Wealthpress Shares: Learn Option Trading crucial Words

Although there are numerous terms that are used in the monetary language,novices have to understand first the most crucial and commonly used words.

Option – is the right of the purchaser to either buy or sell the underlying asset at a fixed price and a fixed date. At the end of the agreement,the owner can exercise to either sell the option or buy at the strike cost. The owner can pursue the agreement however she or he is not bound to do so.

Call Option – provides the owner the right to buy the underlying asset.

Put Option – provides the owner the right to sell the underlying asset.

Exercise – is the action where the owner can pick to buy (if call option) or sell (if put option) the underlying asset or,to overlook the agreement. If the owner chooses to pursue the agreement,he must send an exercise notice to the seller.

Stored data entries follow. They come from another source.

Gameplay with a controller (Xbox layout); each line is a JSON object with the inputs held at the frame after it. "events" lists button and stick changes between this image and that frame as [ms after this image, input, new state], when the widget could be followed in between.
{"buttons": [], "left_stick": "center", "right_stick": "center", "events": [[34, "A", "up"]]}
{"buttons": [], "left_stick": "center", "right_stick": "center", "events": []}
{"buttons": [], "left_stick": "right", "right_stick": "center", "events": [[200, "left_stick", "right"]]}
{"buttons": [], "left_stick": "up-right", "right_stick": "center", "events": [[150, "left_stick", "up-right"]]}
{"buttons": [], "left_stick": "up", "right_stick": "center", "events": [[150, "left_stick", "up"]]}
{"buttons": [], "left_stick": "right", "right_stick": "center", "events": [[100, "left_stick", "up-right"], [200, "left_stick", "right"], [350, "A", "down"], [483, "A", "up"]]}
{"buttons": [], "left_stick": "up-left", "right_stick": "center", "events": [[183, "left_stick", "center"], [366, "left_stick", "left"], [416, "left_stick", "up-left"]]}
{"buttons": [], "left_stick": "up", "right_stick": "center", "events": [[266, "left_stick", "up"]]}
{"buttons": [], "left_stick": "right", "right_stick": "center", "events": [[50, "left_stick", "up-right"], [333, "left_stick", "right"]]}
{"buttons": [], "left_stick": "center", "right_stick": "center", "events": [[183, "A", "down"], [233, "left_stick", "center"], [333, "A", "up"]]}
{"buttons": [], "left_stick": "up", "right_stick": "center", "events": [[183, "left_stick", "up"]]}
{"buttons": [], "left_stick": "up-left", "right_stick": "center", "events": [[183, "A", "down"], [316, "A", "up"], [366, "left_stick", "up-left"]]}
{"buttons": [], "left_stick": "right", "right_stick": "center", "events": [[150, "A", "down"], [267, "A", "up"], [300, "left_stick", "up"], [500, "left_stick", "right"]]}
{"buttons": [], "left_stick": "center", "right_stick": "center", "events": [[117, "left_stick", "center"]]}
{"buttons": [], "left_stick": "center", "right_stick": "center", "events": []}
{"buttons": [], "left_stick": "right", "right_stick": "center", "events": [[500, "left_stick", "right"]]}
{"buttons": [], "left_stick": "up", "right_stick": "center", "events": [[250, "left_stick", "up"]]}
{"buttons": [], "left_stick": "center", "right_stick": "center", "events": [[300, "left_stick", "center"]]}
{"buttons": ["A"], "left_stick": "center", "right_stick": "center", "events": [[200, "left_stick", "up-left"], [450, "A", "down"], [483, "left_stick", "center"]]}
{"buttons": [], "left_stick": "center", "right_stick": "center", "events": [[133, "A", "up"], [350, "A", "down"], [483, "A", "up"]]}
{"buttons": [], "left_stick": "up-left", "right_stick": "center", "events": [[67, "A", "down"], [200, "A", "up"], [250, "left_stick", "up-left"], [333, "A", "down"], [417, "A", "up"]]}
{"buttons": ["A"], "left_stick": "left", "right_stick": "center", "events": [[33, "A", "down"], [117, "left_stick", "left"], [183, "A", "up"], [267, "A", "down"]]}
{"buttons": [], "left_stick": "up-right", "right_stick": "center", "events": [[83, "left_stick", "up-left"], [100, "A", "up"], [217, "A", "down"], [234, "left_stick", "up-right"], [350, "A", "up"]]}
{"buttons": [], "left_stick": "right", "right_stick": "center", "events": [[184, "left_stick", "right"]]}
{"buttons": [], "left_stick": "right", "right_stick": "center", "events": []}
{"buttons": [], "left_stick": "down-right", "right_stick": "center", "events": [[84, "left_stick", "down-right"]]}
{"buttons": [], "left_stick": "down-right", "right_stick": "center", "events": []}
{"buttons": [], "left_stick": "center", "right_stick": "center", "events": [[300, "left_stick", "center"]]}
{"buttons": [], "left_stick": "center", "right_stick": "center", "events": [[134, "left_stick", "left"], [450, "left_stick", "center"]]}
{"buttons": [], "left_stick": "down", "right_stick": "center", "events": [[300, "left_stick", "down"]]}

Expiration – is the date where the agreement ends. After the expiration and the owner does not exercise his/her rights,the agreement is ended.

In-the-money – is an option with an intrinsic worth. The call option is in-the-money if the underlying asset is higher than the strike cost. If the underlying asset is lower than the strike cost,the put option is in-the-money.

Out-of-the-money – is an option with no intrinsic worth. The call option is out-of-the-money if the trading cost is lower than the strike cost. The put option is out-of-the-money if the trading cost is higher than the strike cost.

Balancing out – is an act by which the owner of the option exercises his right to buy or sell the underlying asset before completion of the agreement. This is done if the owner feels that the success of the stock has reached its peak within the date of the agreement.

(Option seller) Writer – is the seller of the underlying asset or the option.

Option Seller – is the person who gets the rights to convey the option.

Strike Price – is the cost at which the underlying stock must be offered or purchased if the agreement is worked out. The strike cost is clearly specified in the agreement. For the purchaser of the option to earn a profit,the strike cost must be lower than the present trading cost of the stock. If the agreement specifies that the strike cost of a specific stock is $20 and the present trading cost at the end of the agreement is $25,the purchaser can exercise his or her rights to pursue the agreement,thus earning $5 per stock.|For the purchaser of the option to make a revenue,the strike cost must be lower than the present trading cost of the stock. If the agreement specifies that the strike cost of a specific stock is $20 and the present trading cost at the end of the agreement is $25,the purchaser can exercise his or her rights to pursue the agreement,thus earning $5 per stock.}

The amount of the option premium is figured out by a number of factors such as the type of the option (call or put),the strike cost of the present option,the volatility of the stock,the time remaining up until expiration and the cost of the underlying asset to date. If you are purchasing 1 option agreement (equivalent to 100 share lots) at $2.5 per share,you must pay a total amount of $250 as the option premium (1 option agreement x 100 shares x $2.5 per share = $250).

The call option is out-of-the-money if the trading cost is lower than the strike cost. For the purchaser of the option to make a revenue,the strike cost must be lower than the present trading cost of the stock. The amount of the option premium is figured out by a number of factors such as the type of the option (call or put),the strike cost of the present option,the volatility of the stock,the time remaining up until expiration and the cost of the underlying asset to date. Taking into account these factors,the overall amount of the option premium is number of option agreements,increased by agreement multiplier. If you are purchasing 1 option agreement (equivalent to 100 share lots) at $2.5 per share,you must pay a total amount of $250 as the option premium (1 option agreement x 100 shares x $2.5 per share = $250).